John was a gifted student who enjoyed the rewards of scholarship but he was usually dreaming of the hills and eagerly awaiting the vacations he would spend among them. His dreams took him on climbs in the Cascades, the Juneau Icefield, on the volcanoes of Mexico and Peru, in the Cordillera Blanca, the White Mountains in New Hampshire, the Coast Range in British Columbia, the Sierra Nevada and finally in the St. Elias Mountains. There he led an expedition which climbed Mount Logan and then while ascending Mount St. Elias, John and three of his companions were overwhelmed by a massive wet snow and ice avalanche.

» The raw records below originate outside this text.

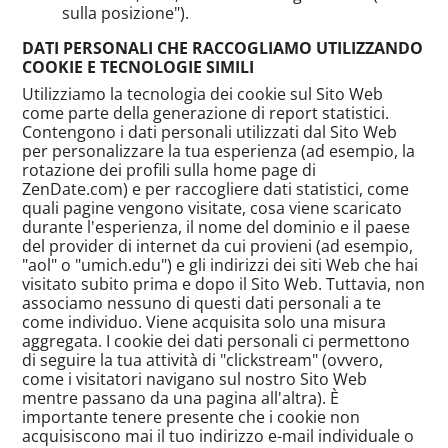
sulla posizione").
DATI PERSONALI CHE RACCOGLIAMO UTILIZZANDO
COOKIE E TECNOLOGIE SIMILI
Utilizziamo la tecnologia dei cookie sul Sito Web
come parte della generazione di report statistici.
Contengono i dati personali utilizzati dal Sito Web
per personalizzare la tua esperienza (ad esempio, la
rotazione dei profili sulla home page di
ZenDate.com) e per raccogliere dati statistici, come
quali pagine vengono visitate, cosa viene scaricato
durante l'esperienza, il nome del dominio e il paese
del provider di internet da cui provieni (ad esempio,
"aol" o "umich.edu") e gli indirizzi dei siti Web che hai
visitato subito prima e dopo il Sito Web. Tuttavia, non
associamo nessuno di questi dati personali a te
come individuo. Viene acquisita solo una misura
aggregata. I cookie dei dati personali ci permettono
di seguire la tua attività di "clickstream" (ovvero,
come i visitatori navigano sul nostro Sito Web
mentre passano da una pagina all'altra). È
importante tenere presente che i cookie non
acquisiscono mai il tuo indirizzo e-mail individuale o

It is no discredit to John's memory to say that in spite of the range of his mountaineering experience, he was not a highly skilled climber. He would never have claimed that he was. He had not learned or even attempted many of the finer, more difficult techniques of rock and ice climbing. He would have preferred a good hike to aid climbing or bouldering. Walls did not interest him. He was perfectly happy climbing on good snow with perhaps a little ice for variety and a modest rock scramble. Though John enjoyed the pleasures of exploration he did not disdain the use of an easy guide-book route if it enabled him to climb the peak he had chosen. John did not go to the mountains to set records, break new paths, or challenge the invincible. He did not seek to defy the elements or conquer the natural world but rather he sought the freedom of being one with them. He had an unusual ability to bear the discomforts imposed by a frequently hostile mountaineering environment. Wet, cold, scorching sunlight, wind, fatigue, hunger, thirst; all these mattered little to him. Mountaineering also provided John with a wilderness experience that could satisfy his restless energy and demand the utmost of his great strength and endurance.
John Hall loved the beauty of the hills and he knew the peace that is to be found in their vast, cold spaces and silences. Indeed, he seemed capable, as few men are, of comprehending and delighting in the full richness of the mountaineering experience. It was as if he had a special relationship with mountains. He was so alive among them.